Das Leben des Vernon Subutex 3

Roman
Cover: Das Leben des Vernon Subutex 3
Kiepenheuer und Witsch Verlag, Köln 2018
ISBN 9783462051537
Gebunden, 416 Seiten, 22,00 EUR

Klappentext

Aus dem Französischen von Claudia Steinitz. Die Attentate von Paris verändern alles. Im dritten und letzten Teil ihrer Vernon-Subutex-Trilogie führt Virginie Despentes ihre Figuren und die Leser in das Frankreich der Attentate vom 13. November 2015 - und damit ins Herz eines gesellschaftlichen Traumas. Zunächst sieht eigentlich alles geradezu idyllisch aus. Die Gruppe um Vernon hat Paris verlassen und lebt an wechselnden Orten auf dem Land. Dort werden sogenannte 'Convergences' abgehalten, total angesagte Raves, zu denen man aber nur mit persönlicher Empfehlung zugelassen wird. Klar, dass jeder dorthin will und 'tout Paris' versucht, eine Einladung zu ergattern. Doch auch dies ist nicht das Paradies, es gibt Misstrauen und Eifersüchteleien, die Gruppe zerfällt. Dann kommt der 13. November 2015 - die Attentate von Paris - und die Stimmung ändert sich vollkommen. Jede der Figuren ist in irgendeiner Weise - direkt oder indirekt - betroffen von den Ereignissen. Jede muss für sich versuchen einen Weg zu finden, damit umzugehen. Und natürlich führen diese Wege am Ende nicht alle in dieselbe Richtung.
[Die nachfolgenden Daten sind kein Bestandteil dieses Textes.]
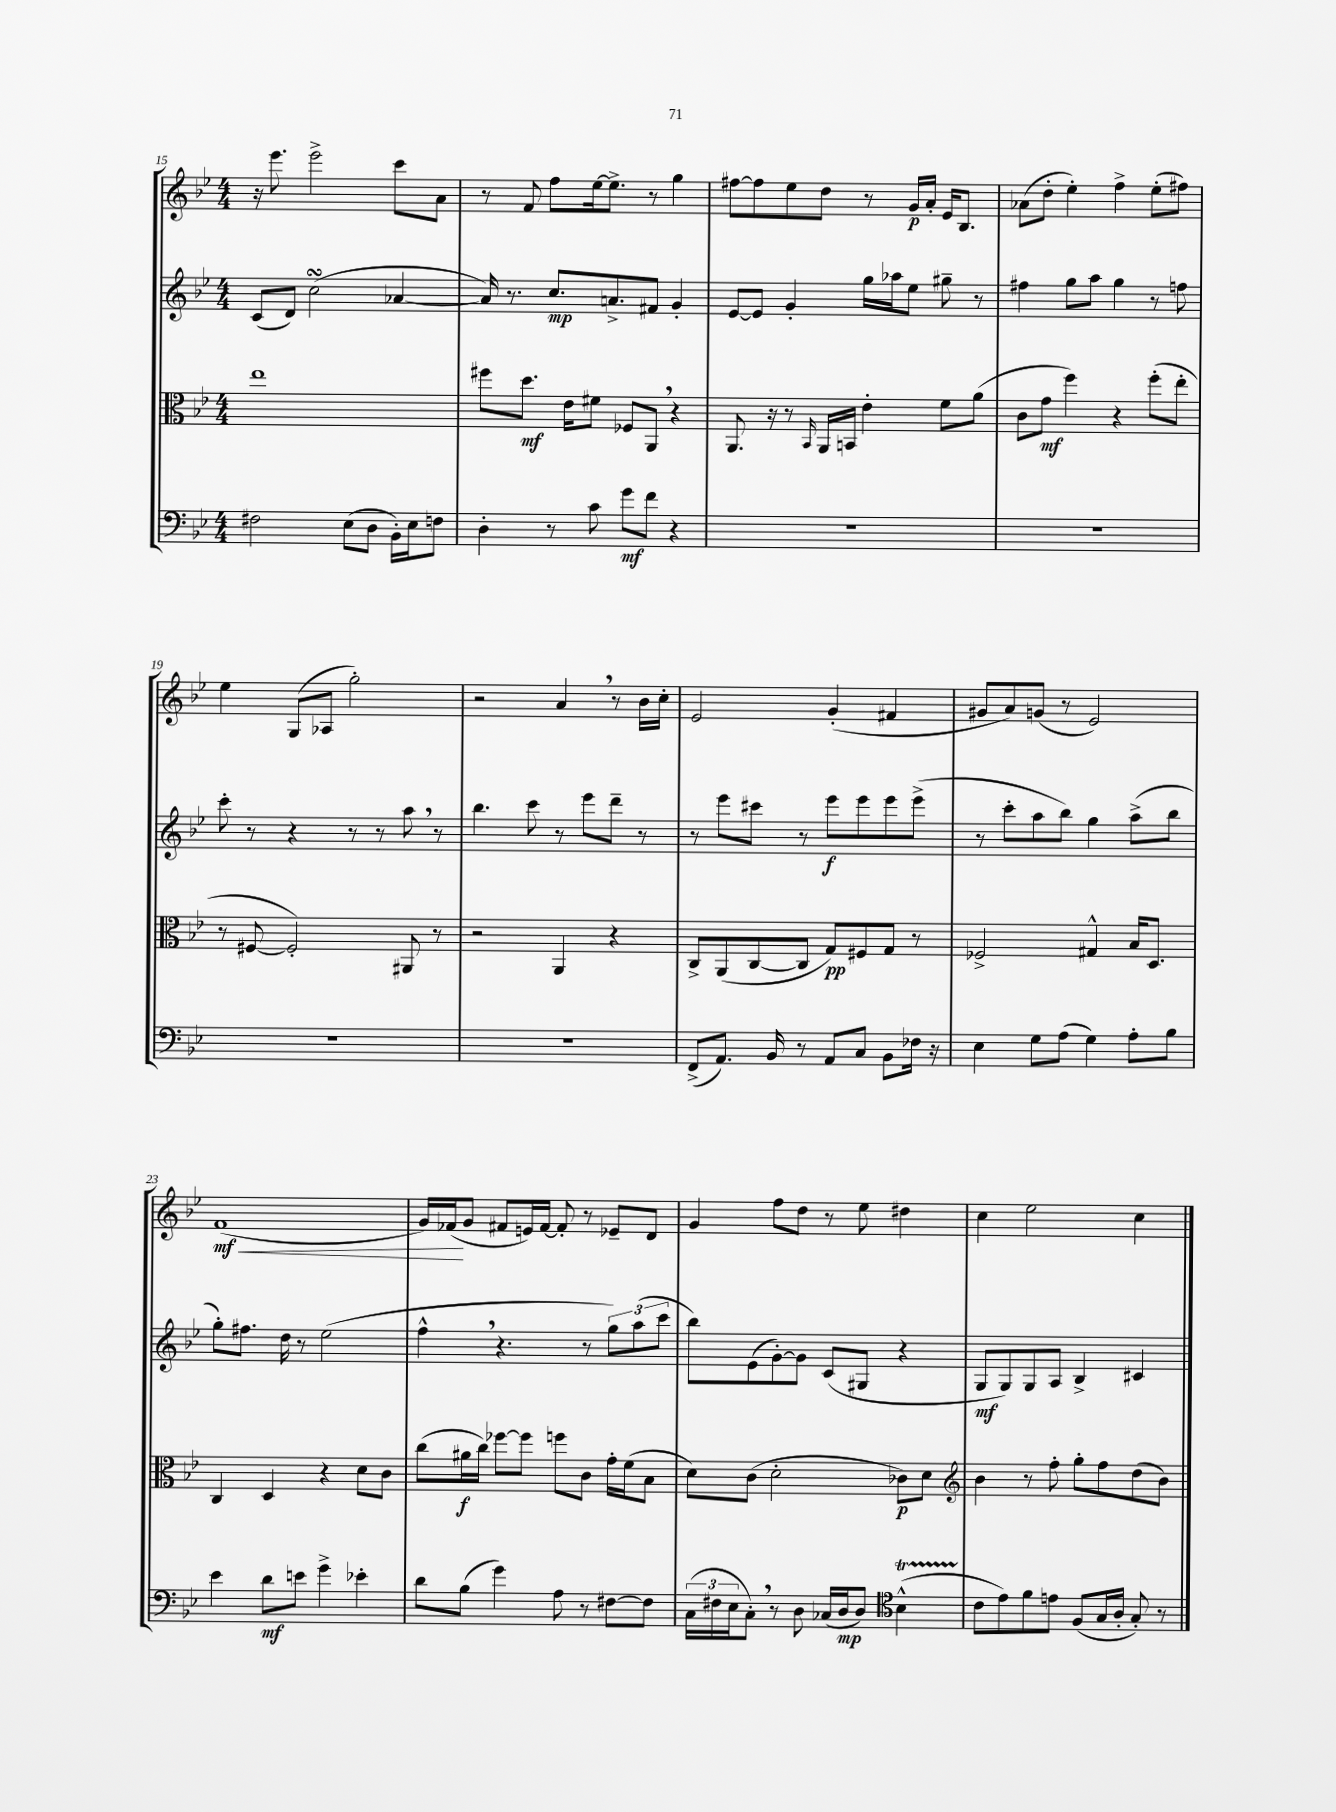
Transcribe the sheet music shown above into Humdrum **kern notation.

**kern	**dynam	**kern	**dynam	**kern	**dynam	**kern	**dynam
*part4	*part4	*part3	*part3	*part2	*part2	*part1	*part1
*staff4	*staff4	*staff3	*staff3	*staff2	*staff2	*staff1	*staff1
*clefF4	*	*clefC3	*	*clefG2	*	*clefG2	*
*k[b-e-]	*	*k[b-e-]	*	*k[b-e-]	*	*k[b-e-]	*
*M4/4	*	*M4/4	*	*M4/4	*	*M4/4	*
=15	=15	=15	=15	=15	=15	=15	=15
2F#X\	.	1ee-	.	(8c/L	.	16r	.
.	.	.	.	.	.	8.eee-\	.
.	.	.	.	8d/J)	.	.	.
.	.	.	.	(2ccsSSS\	.	2eee-^\	.
(8E-\L	.	.	.	.	.	.	.
8D\J	.	.	.	.	.	.	.
16BB-'\LL)	.	.	.	[4a-X/	.	8ccc\L	.
16E-\J	.	.	.	.	.	.	.
8Fn\J	.	.	.	.	.	8a\J	.
=16	=16	=16	=16	=16	=16	=16	=16
4D'\	.	8ff#X\L	.	16a-/])	.	8r	.
.	.	.	.	8.r	.	.	.
.	.	8.dd\J	mf	.	.	8f/	.
8r	.	.	.	8.cc/L	mp	8ff\L	.
.	.	16e-\KL	.	.	.	.	.
8c\	.	8f#X\J	.	.	.	[16ee-\k	.
.	.	.	.	8.an^/	.	8.ee-^\J]	.
8g\L	mf	8F-X/L	.	.	.	.	.
8f\J	.	8AA,/J	.	8f#X/J	.	8r	.
4r	.	4r	.	4g'/	.	4gg\	.
=17	=17	=17	=17	=17	=17	=17	=17
1r	.	8.AA/	.	[8e-/L	.	[8ff#X\L	.
.	.	.	.	8e-/J]	.	8ff#\]	.
.	.	16r	.	.	.	.	.
.	.	8r	.	4g'/	.	8ee-\	.
.	.	16qqBB-/	.	.	.	.	.
.	.	16AA/LL	.	.	.	8dd\J	.
.	.	16BBn/JJ	.	.	.	.	.
.	.	4e-'\	.	16gg\LL	.	8r	.
.	.	.	.	16aa-X\J	.	.	.
.	.	.	.	8ee-\J	.	16g/LL	p
.	.	.	.	.	.	16a'/JJ	.
.	.	8f\L	.	8gg#X~\	.	16e-/KL	.
.	.	.	.	.	.	8.B-/J	.
.	.	(8a\J	.	8r	.	.	.
=18	=18	=18	=18	=18	=18	=18	=18
1r	.	8c\L	.	4ff#X\	.	(8a-X\L	.
.	.	8g\J	mf	.	.	8dd'\J	.
.	.	4ff\)	.	8gg\L	.	4ee-'\)	.
.	.	.	.	8aa\J	.	.	.
.	.	4r	.	4gg\	.	4ff^\	.
.	.	(8ff'\L	.	8r	.	(8ee-'\L	.
.	.	8ee-'\J	.	8ffn\	.	8ff#X\J)	.
!!LO:LB:g=z
=19	=19	=19	=19	=19	=19	=19	=19
1r	.	8r	.	8ccc'\	.	4ee-\	.
.	.	[8F#X/	.	8r	.	.	.
.	.	2F#'/])	.	4r	.	(8G/L	.
.	.	.	.	.	.	8A-X/J	.
.	.	.	.	8r	.	2gg'\)	.
.	.	.	.	8r	.	.	.
.	.	8AA#X/	.	8aa,\	.	.	.
.	.	8r	.	8r	.	.	.
=20	=20	=20	=20	=20	=20	=20	=20
1r	.	2r	.	4.bb-\	.	2r	.
.	.	.	.	8ccc\	.	.	.
.	.	4AA/	.	8r	.	4a,/	.
.	.	.	.	8eee-\L	.	.	.
.	.	4r	.	8ddd~\J	.	8r	.
.	.	.	.	8r	.	16b-\LL	.
.	.	.	.	.	.	16cc'\JJ	.
=21	=21	=21	=21	=21	=21	=21	=21
(8FF^/L	.	8C^/L	.	8r	.	2e-/	.
8.AA/J)	.	(8AA/	.	8eee-\L	.	.	.
.	.	[8C/	.	8ccc#X\J	.	.	.
16BB-/	.	.	.	.	.	.	.
8r	.	8C/J]	.	8r	.	.	.
8AA/L	.	8G/L)	pp	8eee-\L	f	(4g'/	.
8C/J	.	8F#X/	.	8eee-\	.	.	.
8BB-\L	.	8G/J	.	8eee-\	.	4f#X/	.
16F-X\Jk	.	8r	.	(8eee-^\J	.	.	.
16r	.	.	.	.	.	.	.
=22	=22	=22	=22	=22	=22	=22	=22
4E-\	.	2F-X^/	.	8r	.	8g#X/L	.
.	.	.	.	8ccc'\L	.	8a/)	.
8G\L	.	.	.	8aa\	.	(8gn/J	.
(8A\J	.	.	.	8bb-\J)	.	8r	.
4G\)	.	4G#X^^/	.	4gg\	.	2e-/)	.
8A'\L	.	16B-/KL	.	(8aa^\L	.	.	.
.	.	8.D/J	.	.	.	.	.
8B-\J	.	.	.	8bb-\J	.	.	.
!!LO:LB:g=z
=23	=23	=23	=23	=23	=23	=23	=23
!	!	!	!	!	!	!	!LO:HP:b
4e-\	.	4C/	.	8gg'\L)	.	(1f	< mf
.	.	.	.	8.ff#X\J	.	.	.
8d\L	mf	4D/	.	.	.	.	.
.	.	.	.	16dd\	.	.	.
8en\J	.	.	.	8r	.	.	.
4g^\	.	4r	.	(2ee-\	.	.	.
4e-X'\	.	8d\L	.	.	.	.	.
.	.	8c\J	.	.	.	.	.
=24	=24	=24	=24	=24	=24	=24	=24
8d\L	.	(8cc\L	.	4ff^^,\	.	16g/LL)	.
.	.	.	.	.	.	(16f-X/J	.
(8B-\J	.	16a#X\L	f	.	.	8g/J	[
.	.	16cc\JJ)	.	.	.	.	.
4g\)	.	[8ff-X\L	.	4.r	.	8f#X/L	.
.	.	8ff-\J]	.	.	.	16en/L)	.
.	.	.	.	.	.	[16f#/JJ	.
8A\	.	8ffn\L	.	.	.	8f#'/]	.
8r	.	8c\J	.	8r	.	8r	.
[8F#X\L	.	16g'\LL	.	12gg\L)	.	8e-X~/L	.
.	.	(16f\J	.	.	.	.	.
.	.	.	.	(12aa\	.	.	.
8F#\J]	.	8B-\J	.	.	.	8d/J	.
.	.	.	.	12ccc\J	.	.	.
=25	=25	=25	=25	=25	=25	=25	=25
(24C\LL	.	8d\L)	.	8bb-\L)	.	4g/	.
24F#X\	.	.	.	.	.	.	.
24E-\J	.	.	.	.	.	.	.
8C',\J)	.	(8c\J	.	(8e-\	.	.	.
8r	.	2d'\	.	[8g'\)	.	8ff\L	.
8D\	.	.	.	8g\J]	.	8dd\J	.
(16C-X/LL	.	.	.	(8c/L	.	8r	.
16D/J	mp	.	.	.	.	.	.
8D/J)	.	.	.	8G#X/J	.	8ee-\	.
*clefC4	*	*	*	*	*	*	*
(4B-T^^\	.	8c-X\L)	p	4r	.	4dd#X\	.
.	.	8d\J	.	.	.	.	.
=26	=26	=26	=26	=26	=26	=26	=26
*	*	*clefG2	*	*	*	*	*
8c\L	.	4b-\	.	8G/L	mf	4cc\	.
8e-\)	.	.	.	8G/)	.	.	.
8f\	.	8r	.	8G/	.	2ee-\	.
8en\J	.	8ff'\	.	8A/J	.	.	.
(8F/L	.	8gg'\L	.	4B-^/	.	.	.
16G/L	.	8ff\	.	.	.	.	.
16A'/JJ	.	.	.	.	.	.	.
8G'/)	.	(8dd\	.	4c#X/	.	4cc\	.
8r	.	8b-\J)	.	.	.	.	.
==	==	==	==	==	==	==	==
*-	*-	*-	*-	*-	*-	*-	*-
Rezensionsnotiz zu Neue Zürcher Zeitung, 18.09.2018

Paul Jandl jubelt über den Abschluss von Verginie Despentes' Vernon-Subutex-Trilogie. Wenn der zweite Band vielleicht ein wenig auf der Stelle trat, nimmt der dritte Band wieder richtig Fahrt auf, versichert Jandl. Die Truppe aus Filmproduzenten und Pornoqueens, Bankern und Vorstadtmüttern, die sich um den einstigen Plattenverkäufern Vernon Subutex schart, hat ihre Zelten nun außerhalb von Paris aufgeschlagen, verrät Jandl, wo Despentes sie umso schutzloser den Kräften der Boshaftigkeit, den enttäuschten Idealen und der "Libertinage der Grausamkeit" aussetzen kann. Wie Despentes die Erosionsprozesse in Kultur und Politik mit ihren "glitzernd-hyperrealistischen Charakterstudien" verindet, ringt dem Rezensenten höchste Bewunderung ab. Wenn Dogmatismus und Aggression steigen, sinkt der Pegelstand in den Schnapsflaschen, lernt Jandl von der lebensklugen und versiertern Autorin - und in den Nobelquartieren wird das Koks feiner.